**EXERCISE BRIEF**
Only the lines in the entries below from the line with "データは情報の一形態であり，" to the line with "сердца всех людей.", both included, belong in the answer, transcribed exactly and without pictures.

**SUPPLIED INFORMATION**
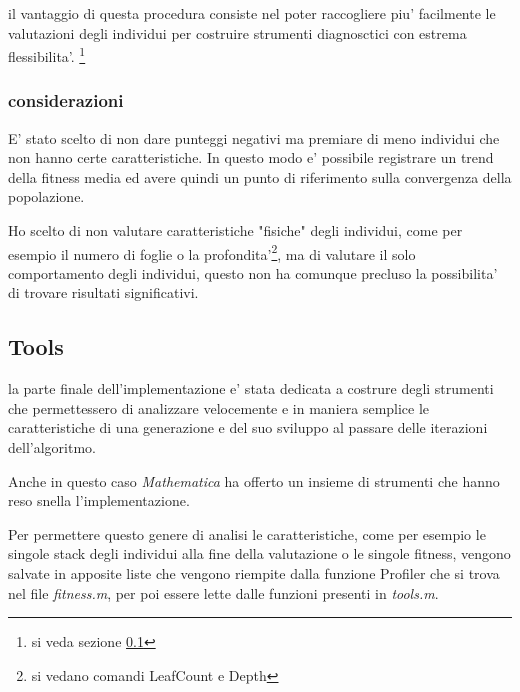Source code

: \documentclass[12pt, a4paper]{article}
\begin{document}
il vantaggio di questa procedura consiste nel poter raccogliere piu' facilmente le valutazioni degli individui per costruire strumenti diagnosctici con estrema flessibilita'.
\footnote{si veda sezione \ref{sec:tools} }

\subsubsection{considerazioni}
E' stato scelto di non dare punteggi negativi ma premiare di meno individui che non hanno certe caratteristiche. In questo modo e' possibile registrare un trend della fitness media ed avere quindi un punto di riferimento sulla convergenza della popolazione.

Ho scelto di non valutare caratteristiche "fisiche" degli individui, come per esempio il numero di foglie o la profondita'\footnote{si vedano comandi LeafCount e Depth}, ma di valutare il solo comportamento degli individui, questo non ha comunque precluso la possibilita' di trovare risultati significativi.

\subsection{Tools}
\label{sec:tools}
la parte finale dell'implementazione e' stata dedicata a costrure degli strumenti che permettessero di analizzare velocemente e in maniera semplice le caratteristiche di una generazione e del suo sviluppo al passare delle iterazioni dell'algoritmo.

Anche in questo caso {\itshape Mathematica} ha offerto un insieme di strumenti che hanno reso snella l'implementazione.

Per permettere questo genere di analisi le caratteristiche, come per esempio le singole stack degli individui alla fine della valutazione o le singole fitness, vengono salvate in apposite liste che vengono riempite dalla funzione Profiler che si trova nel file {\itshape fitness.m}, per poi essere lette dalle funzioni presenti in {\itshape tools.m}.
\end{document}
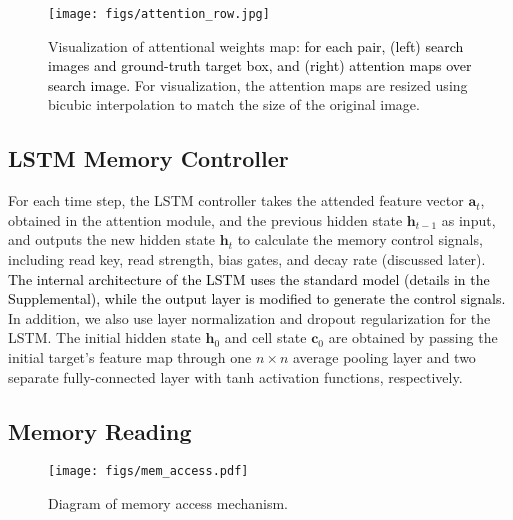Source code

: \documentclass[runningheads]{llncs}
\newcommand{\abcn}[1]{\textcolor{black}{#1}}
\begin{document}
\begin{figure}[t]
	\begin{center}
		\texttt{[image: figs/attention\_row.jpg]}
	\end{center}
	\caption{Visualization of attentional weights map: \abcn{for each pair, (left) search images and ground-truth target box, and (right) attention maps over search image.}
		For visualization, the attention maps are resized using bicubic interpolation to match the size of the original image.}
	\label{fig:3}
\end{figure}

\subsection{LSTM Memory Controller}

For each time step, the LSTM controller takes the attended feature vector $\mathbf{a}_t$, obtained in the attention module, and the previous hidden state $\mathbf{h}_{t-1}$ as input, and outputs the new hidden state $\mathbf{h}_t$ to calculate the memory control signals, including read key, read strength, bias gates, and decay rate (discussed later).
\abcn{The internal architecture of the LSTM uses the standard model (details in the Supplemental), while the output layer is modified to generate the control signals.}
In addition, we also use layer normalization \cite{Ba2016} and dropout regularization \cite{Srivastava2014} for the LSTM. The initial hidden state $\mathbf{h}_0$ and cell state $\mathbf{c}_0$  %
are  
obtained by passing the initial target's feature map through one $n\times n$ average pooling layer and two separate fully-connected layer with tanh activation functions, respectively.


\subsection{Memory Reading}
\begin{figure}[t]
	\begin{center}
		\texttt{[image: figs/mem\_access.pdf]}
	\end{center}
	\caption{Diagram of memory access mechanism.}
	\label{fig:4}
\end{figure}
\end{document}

---

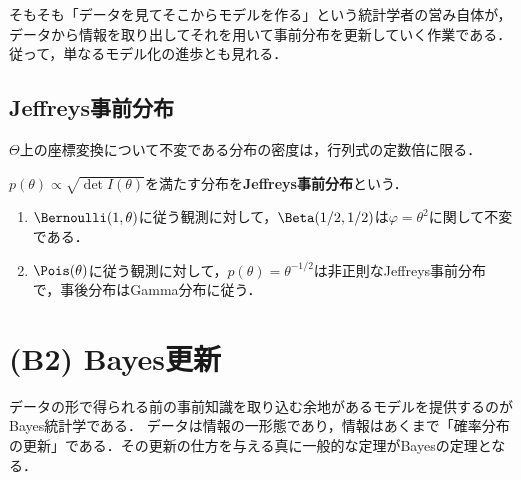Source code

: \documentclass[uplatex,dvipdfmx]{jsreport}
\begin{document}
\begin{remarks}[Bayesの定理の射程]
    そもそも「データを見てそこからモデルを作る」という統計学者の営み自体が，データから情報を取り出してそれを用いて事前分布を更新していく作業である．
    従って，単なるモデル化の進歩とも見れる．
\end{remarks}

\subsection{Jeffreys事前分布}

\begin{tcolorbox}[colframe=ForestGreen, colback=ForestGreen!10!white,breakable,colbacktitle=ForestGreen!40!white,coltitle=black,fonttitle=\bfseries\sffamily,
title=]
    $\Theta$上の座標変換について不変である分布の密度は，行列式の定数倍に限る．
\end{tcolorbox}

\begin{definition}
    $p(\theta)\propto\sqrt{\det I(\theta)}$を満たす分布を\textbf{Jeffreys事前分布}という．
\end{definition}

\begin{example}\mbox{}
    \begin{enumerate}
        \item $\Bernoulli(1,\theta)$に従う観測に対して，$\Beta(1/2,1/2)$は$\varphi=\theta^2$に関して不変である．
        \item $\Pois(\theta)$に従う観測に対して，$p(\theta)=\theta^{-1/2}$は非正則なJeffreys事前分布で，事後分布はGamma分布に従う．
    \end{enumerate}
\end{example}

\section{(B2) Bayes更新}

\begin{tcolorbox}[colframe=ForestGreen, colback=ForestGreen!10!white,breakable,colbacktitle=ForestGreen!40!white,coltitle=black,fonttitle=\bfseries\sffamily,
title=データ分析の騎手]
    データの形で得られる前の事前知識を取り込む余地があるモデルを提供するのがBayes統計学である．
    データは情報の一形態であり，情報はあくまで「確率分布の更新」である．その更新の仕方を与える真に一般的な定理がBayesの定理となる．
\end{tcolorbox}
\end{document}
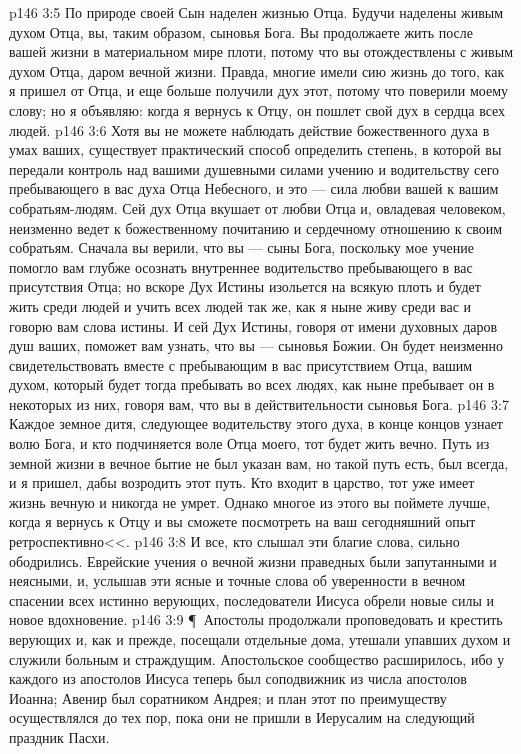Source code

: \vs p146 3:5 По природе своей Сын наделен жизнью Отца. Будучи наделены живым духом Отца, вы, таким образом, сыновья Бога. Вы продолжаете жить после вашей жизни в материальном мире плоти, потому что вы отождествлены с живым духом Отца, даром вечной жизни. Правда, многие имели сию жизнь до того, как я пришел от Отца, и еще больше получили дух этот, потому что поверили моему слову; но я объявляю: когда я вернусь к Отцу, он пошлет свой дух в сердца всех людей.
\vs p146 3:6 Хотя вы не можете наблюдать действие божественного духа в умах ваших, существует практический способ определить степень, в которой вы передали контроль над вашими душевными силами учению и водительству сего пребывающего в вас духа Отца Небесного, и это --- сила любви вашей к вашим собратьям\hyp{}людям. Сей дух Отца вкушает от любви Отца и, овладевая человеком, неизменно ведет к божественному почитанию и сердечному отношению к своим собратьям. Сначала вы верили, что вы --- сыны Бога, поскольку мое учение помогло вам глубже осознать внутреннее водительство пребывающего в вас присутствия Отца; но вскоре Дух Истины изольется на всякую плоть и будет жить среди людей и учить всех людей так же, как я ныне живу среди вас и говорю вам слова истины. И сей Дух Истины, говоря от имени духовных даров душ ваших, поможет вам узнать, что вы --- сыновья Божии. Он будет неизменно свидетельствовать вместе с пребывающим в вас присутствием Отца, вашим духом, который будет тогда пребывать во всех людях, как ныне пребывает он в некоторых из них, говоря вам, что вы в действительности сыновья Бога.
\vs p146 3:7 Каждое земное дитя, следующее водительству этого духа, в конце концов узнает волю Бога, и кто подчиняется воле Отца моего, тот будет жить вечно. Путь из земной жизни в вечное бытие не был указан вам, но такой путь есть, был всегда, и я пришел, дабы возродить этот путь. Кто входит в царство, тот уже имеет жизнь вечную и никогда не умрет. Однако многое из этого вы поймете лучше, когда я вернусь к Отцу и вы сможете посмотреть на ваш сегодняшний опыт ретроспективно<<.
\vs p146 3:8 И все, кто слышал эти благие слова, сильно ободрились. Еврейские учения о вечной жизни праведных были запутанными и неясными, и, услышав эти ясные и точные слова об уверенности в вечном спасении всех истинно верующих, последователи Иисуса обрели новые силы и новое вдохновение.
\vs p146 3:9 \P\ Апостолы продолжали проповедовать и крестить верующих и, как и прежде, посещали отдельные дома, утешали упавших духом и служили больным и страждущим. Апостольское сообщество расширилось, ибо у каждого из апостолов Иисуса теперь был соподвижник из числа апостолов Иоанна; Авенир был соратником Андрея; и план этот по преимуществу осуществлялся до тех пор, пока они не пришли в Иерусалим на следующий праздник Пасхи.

**TASK SOLUTION**
    データは情報の一形態であり，情報はあくまで「確率分布の更新」である．その更新の仕方を与える真に一般的な定理がBayesの定理となる．
\end{tcolorbox}
\end{document}
Source code

: \vs p146 3:5 По природе своей Сын наделен жизнью Отца. Будучи наделены живым духом Отца, вы, таким образом, сыновья Бога. Вы продолжаете жить после вашей жизни в материальном мире плоти, потому что вы отождествлены с живым духом Отца, даром вечной жизни. Правда, многие имели сию жизнь до того, как я пришел от Отца, и еще больше получили дух этот, потому что поверили моему слову; но я объявляю: когда я вернусь к Отцу, он пошлет свой дух в сердца всех людей.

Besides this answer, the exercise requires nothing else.